[Data for analysis Boundary: Start]

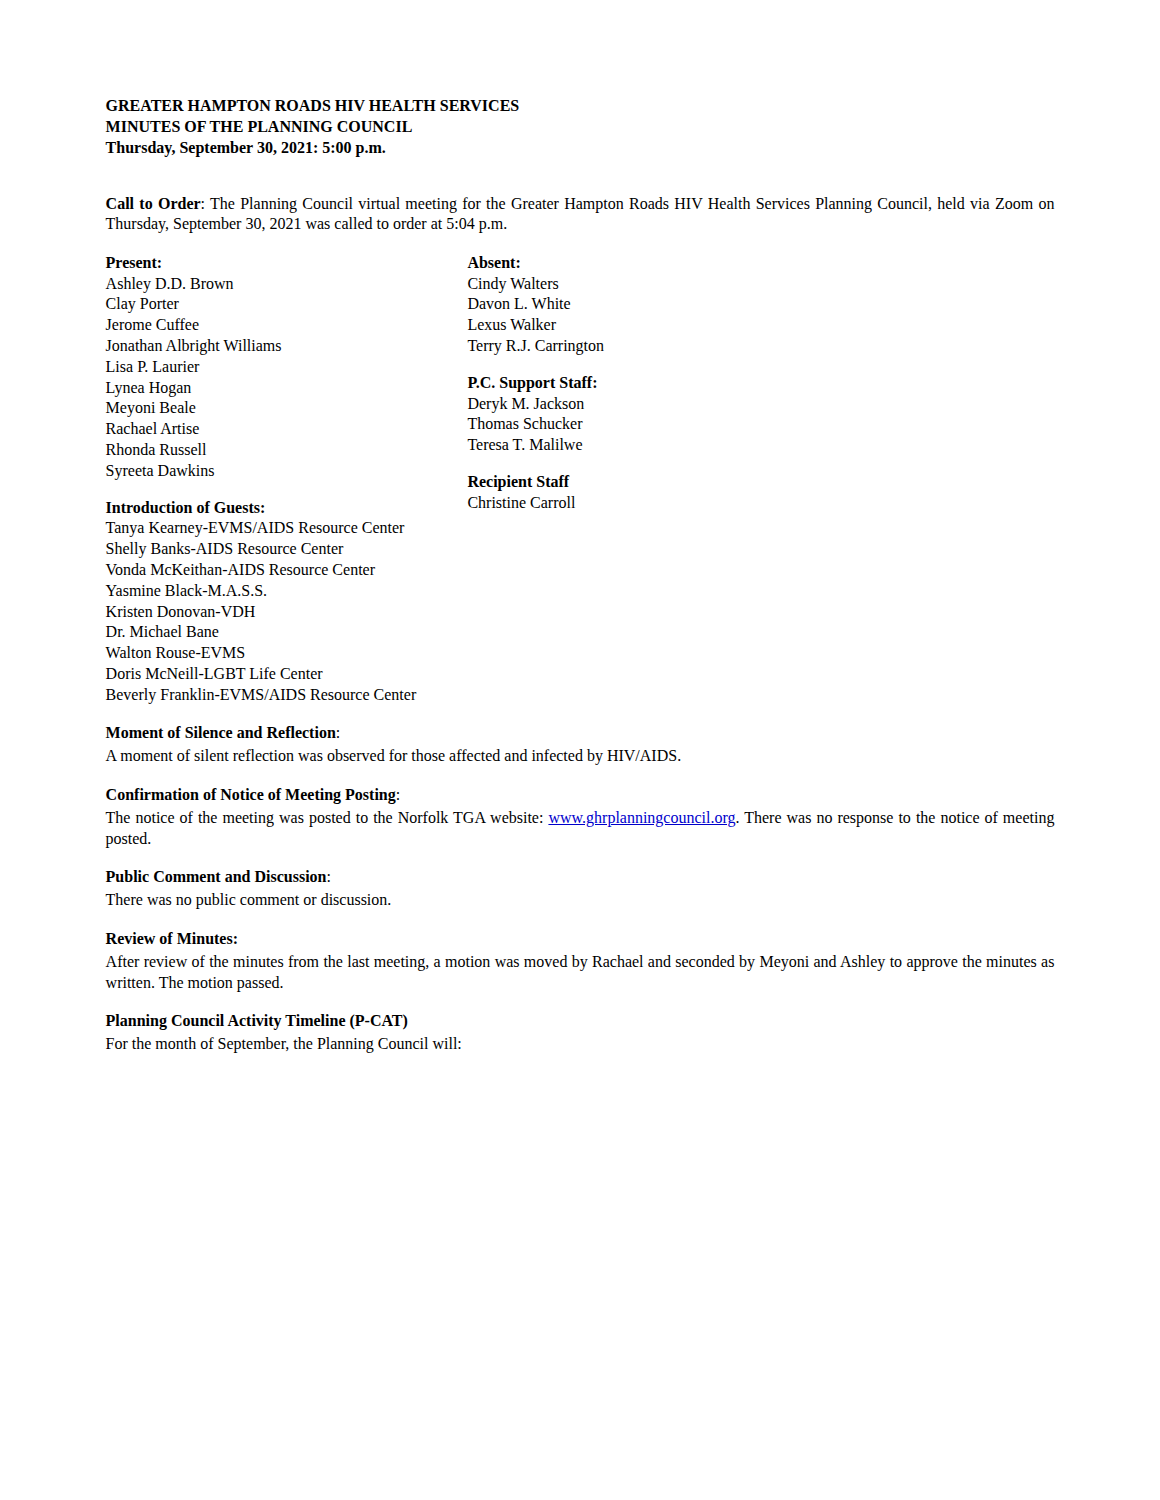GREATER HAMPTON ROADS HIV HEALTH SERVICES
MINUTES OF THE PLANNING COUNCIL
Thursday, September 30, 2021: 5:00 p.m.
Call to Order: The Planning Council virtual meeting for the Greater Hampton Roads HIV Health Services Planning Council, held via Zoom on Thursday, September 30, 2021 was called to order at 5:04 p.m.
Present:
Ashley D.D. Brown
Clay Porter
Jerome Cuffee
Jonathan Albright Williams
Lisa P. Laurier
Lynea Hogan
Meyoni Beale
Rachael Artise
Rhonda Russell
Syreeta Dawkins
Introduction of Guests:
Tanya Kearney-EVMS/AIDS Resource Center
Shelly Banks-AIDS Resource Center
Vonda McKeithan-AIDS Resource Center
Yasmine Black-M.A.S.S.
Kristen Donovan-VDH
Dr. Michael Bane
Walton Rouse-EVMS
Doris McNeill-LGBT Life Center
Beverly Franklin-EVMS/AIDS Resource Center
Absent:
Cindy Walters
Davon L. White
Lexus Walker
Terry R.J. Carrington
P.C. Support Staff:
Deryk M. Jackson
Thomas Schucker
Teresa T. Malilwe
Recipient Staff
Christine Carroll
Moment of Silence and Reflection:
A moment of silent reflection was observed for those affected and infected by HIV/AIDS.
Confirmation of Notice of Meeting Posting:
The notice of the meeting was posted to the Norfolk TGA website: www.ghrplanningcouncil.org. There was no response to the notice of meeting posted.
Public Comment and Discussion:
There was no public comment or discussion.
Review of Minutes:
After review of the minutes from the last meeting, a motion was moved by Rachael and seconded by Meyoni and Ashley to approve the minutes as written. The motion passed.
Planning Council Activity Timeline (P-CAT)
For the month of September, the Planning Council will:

[Data for analysis Boundary: End]
[Data for analysis Boundary: Start]

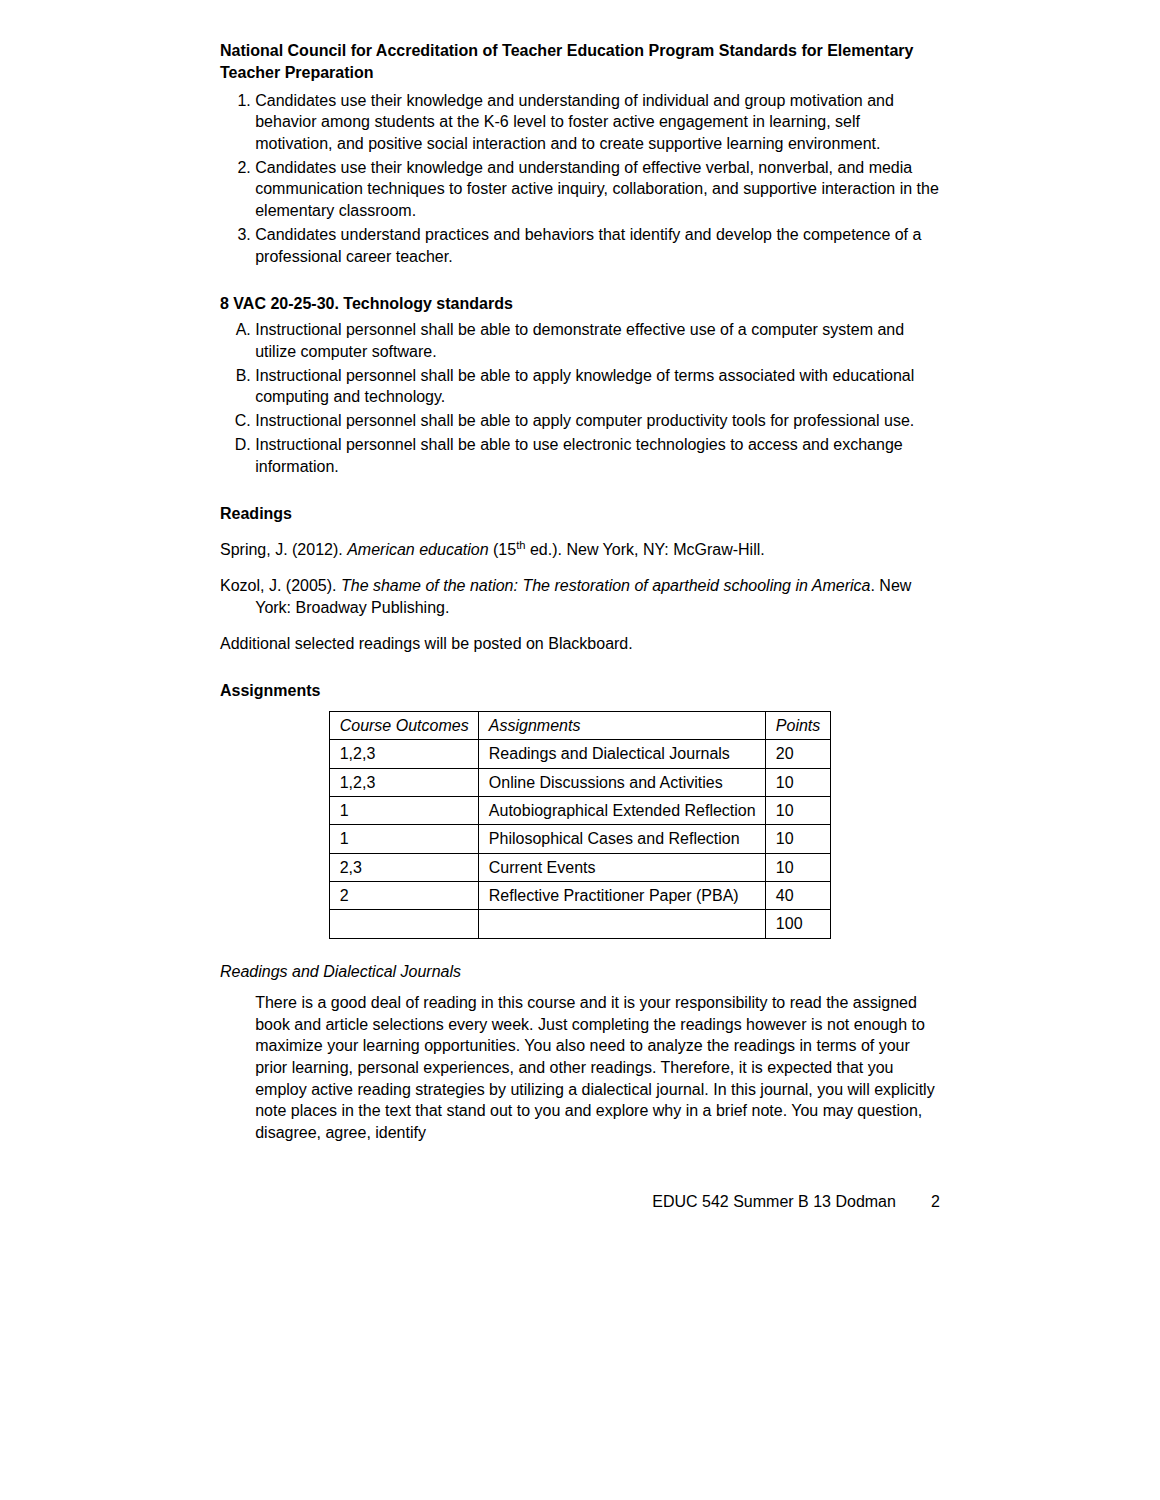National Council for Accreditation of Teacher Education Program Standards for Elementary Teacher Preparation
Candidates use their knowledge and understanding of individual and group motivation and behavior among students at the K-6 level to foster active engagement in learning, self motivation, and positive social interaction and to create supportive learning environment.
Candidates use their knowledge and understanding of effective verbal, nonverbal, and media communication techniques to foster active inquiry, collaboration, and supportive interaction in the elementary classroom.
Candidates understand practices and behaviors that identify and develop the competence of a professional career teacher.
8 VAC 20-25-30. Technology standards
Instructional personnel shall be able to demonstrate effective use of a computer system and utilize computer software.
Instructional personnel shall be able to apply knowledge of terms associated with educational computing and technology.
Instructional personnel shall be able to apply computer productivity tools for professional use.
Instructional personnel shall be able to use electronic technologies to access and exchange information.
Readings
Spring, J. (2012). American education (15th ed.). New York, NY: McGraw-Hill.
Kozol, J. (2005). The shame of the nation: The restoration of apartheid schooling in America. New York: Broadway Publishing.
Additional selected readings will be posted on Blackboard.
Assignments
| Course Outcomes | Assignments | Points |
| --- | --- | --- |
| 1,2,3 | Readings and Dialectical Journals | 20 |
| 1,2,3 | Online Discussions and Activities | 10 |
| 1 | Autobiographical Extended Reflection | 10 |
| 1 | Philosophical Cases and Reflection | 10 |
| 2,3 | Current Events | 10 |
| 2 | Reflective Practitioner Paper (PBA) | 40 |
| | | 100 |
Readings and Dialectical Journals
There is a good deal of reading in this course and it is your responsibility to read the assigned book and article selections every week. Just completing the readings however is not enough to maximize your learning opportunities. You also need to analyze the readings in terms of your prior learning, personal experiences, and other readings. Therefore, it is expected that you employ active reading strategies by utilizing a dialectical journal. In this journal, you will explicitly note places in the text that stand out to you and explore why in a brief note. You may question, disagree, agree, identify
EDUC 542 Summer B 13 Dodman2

[Data for analysis Boundary: End]

§ Task to carry out:
Pull every line containing the word "Candidates" out of the entries above.

§ Answer:
Candidates use their knowledge and understanding of individual and group motivation and behavior among students at the K-6 level to foster active engagement in learning, self motivation, and positive social interaction and to create supportive learning environment.
Candidates use their knowledge and understanding of effective verbal, nonverbal, and media communication techniques to foster active inquiry, collaboration, and supportive interaction in the elementary classroom.
Candidates understand practices and behaviors that identify and develop the competence of a professional career teacher.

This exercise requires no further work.